◆ **TASK TO CARRY OUT**
Would you copy the material below word for word, leaving the pictures out of your answer?

◆ **INPUT DATA**

━━━━━━━━━━

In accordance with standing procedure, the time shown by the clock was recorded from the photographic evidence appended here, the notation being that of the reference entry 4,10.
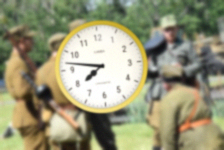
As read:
7,47
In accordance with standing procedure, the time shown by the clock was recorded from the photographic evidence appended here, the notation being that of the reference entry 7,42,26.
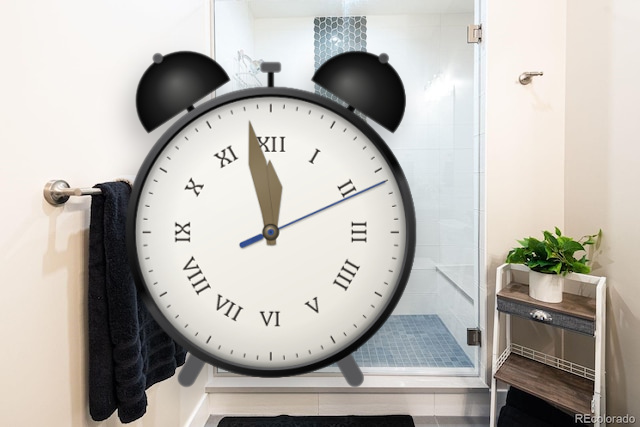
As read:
11,58,11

━━━━━━━━━━

◆ **FINAL ANSWER**
In accordance with standing procedure, the time shown by the clock was recorded from the photographic evidence appended here, the notation being that of the reference entry 4,10.
As read:
7,47
In accordance with standing procedure, the time shown by the clock was recorded from the photographic evidence appended here, the notation being that of the reference entry 7,42,26.
As read:
11,58,11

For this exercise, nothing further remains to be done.